What the task asks:
Please write out the listing below line for line, keeping every word and mark unchanged.

● ● ● ●

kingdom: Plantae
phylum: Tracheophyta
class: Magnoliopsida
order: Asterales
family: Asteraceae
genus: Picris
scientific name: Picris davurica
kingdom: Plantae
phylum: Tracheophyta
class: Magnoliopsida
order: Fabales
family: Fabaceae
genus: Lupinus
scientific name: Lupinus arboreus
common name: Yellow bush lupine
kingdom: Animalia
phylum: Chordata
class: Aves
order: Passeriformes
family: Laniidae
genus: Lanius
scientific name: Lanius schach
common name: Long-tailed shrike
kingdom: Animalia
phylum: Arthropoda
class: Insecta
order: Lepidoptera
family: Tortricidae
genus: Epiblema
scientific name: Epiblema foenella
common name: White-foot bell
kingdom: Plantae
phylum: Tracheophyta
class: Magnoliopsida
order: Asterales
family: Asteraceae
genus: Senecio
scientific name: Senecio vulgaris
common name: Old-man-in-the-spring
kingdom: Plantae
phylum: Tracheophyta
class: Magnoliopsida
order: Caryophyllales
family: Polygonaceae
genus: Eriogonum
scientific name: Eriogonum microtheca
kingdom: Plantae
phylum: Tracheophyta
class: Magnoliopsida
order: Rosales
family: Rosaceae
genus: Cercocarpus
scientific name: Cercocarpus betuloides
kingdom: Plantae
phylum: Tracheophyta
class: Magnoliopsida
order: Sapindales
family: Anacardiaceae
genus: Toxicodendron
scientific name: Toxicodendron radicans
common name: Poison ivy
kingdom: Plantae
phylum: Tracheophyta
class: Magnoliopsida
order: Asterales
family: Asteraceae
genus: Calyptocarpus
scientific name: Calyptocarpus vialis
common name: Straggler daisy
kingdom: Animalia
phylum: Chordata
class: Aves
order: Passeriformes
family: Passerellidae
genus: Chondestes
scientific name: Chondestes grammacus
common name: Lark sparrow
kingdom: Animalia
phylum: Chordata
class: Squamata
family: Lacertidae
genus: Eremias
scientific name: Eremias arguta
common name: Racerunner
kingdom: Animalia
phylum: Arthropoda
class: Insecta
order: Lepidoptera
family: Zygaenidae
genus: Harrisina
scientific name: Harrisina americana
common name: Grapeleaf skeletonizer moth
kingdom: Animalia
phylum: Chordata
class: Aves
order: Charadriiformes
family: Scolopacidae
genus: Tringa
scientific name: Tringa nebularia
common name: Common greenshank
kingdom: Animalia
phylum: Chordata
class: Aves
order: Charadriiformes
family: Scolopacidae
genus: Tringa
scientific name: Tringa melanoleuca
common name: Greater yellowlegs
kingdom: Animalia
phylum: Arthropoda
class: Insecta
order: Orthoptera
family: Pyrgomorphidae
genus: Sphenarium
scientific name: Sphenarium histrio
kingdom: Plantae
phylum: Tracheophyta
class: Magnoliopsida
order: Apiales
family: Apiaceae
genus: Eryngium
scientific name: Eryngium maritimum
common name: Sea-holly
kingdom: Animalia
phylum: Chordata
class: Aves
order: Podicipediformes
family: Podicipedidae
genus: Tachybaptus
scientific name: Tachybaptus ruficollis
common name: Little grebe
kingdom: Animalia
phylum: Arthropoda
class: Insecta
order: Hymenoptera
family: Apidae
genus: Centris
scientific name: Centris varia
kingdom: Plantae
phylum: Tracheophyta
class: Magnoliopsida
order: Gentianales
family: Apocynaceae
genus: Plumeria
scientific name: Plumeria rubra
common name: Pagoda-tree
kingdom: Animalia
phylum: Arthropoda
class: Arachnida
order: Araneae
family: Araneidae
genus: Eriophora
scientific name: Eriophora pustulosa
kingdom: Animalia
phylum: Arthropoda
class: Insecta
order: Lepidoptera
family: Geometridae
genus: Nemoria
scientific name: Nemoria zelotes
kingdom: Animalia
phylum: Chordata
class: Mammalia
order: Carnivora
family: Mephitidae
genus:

● ● ● ●

The solution:
kingdom: Plantae
phylum: Tracheophyta
class: Magnoliopsida
order: Asterales
family: Asteraceae
genus: Picris
scientific name: Picris davurica
kingdom: Plantae
phylum: Tracheophyta
class: Magnoliopsida
order: Fabales
family: Fabaceae
genus: Lupinus
scientific name: Lupinus arboreus
common name: Yellow bush lupine
kingdom: Animalia
phylum: Chordata
class: Aves
order: Passeriformes
family: Laniidae
genus: Lanius
scientific name: Lanius schach
common name: Long-tailed shrike
kingdom: Animalia
phylum: Arthropoda
class: Insecta
order: Lepidoptera
family: Tortricidae
genus: Epiblema
scientific name: Epiblema foenella
common name: White-foot bell
kingdom: Plantae
phylum: Tracheophyta
class: Magnoliopsida
order: Asterales
family: Asteraceae
genus: Senecio
scientific name: Senecio vulgaris
common name: Old-man-in-the-spring
kingdom: Plantae
phylum: Tracheophyta
class: Magnoliopsida
order: Caryophyllales
family: Polygonaceae
genus: Eriogonum
scientific name: Eriogonum microtheca
kingdom: Plantae
phylum: Tracheophyta
class: Magnoliopsida
order: Rosales
family: Rosaceae
genus: Cercocarpus
scientific name: Cercocarpus betuloides
kingdom: Plantae
phylum: Tracheophyta
class: Magnoliopsida
order: Sapindales
family: Anacardiaceae
genus: Toxicodendron
scientific name: Toxicodendron radicans
common name: Poison ivy
kingdom: Plantae
phylum: Tracheophyta
class: Magnoliopsida
order: Asterales
family: Asteraceae
genus: Calyptocarpus
scientific name: Calyptocarpus vialis
common name: Straggler daisy
kingdom: Animalia
phylum: Chordata
class: Aves
order: Passeriformes
family: Passerellidae
genus: Chondestes
scientific name: Chondestes grammacus
common name: Lark sparrow
kingdom: Animalia
phylum: Chordata
class: Squamata
family: Lacertidae
genus: Eremias
scientific name: Eremias arguta
common name: Racerunner
kingdom: Animalia
phylum: Arthropoda
class: Insecta
order: Lepidoptera
family: Zygaenidae
genus: Harrisina
scientific name: Harrisina americana
common name: Grapeleaf skeletonizer moth
kingdom: Animalia
phylum: Chordata
class: Aves
order: Charadriiformes
family: Scolopacidae
genus: Tringa
scientific name: Tringa nebularia
common name: Common greenshank
kingdom: Animalia
phylum: Chordata
class: Aves
order: Charadriiformes
family: Scolopacidae
genus: Tringa
scientific name: Tringa melanoleuca
common name: Greater yellowlegs
kingdom: Animalia
phylum: Arthropoda
class: Insecta
order: Orthoptera
family: Pyrgomorphidae
genus: Sphenarium
scientific name: Sphenarium histrio
kingdom: Plantae
phylum: Tracheophyta
class: Magnoliopsida
order: Apiales
family: Apiaceae
genus: Eryngium
scientific name: Eryngium maritimum
common name: Sea-holly
kingdom: Animalia
phylum: Chordata
class: Aves
order: Podicipediformes
family: Podicipedidae
genus: Tachybaptus
scientific name: Tachybaptus ruficollis
common name: Little grebe
kingdom: Animalia
phylum: Arthropoda
class: Insecta
order: Hymenoptera
family: Apidae
genus: Centris
scientific name: Centris varia
kingdom: Plantae
phylum: Tracheophyta
class: Magnoliopsida
order: Gentianales
family: Apocynaceae
genus: Plumeria
scientific name: Plumeria rubra
common name: Pagoda-tree
kingdom: Animalia
phylum: Arthropoda
class: Arachnida
order: Araneae
family: Araneidae
genus: Eriophora
scientific name: Eriophora pustulosa
kingdom: Animalia
phylum: Arthropoda
class: Insecta
order: Lepidoptera
family: Geometridae
genus: Nemoria
scientific name: Nemoria zelotes
kingdom: Animalia
phylum: Chordata
class: Mammalia
order: Carnivora
family: Mephitidae
genus:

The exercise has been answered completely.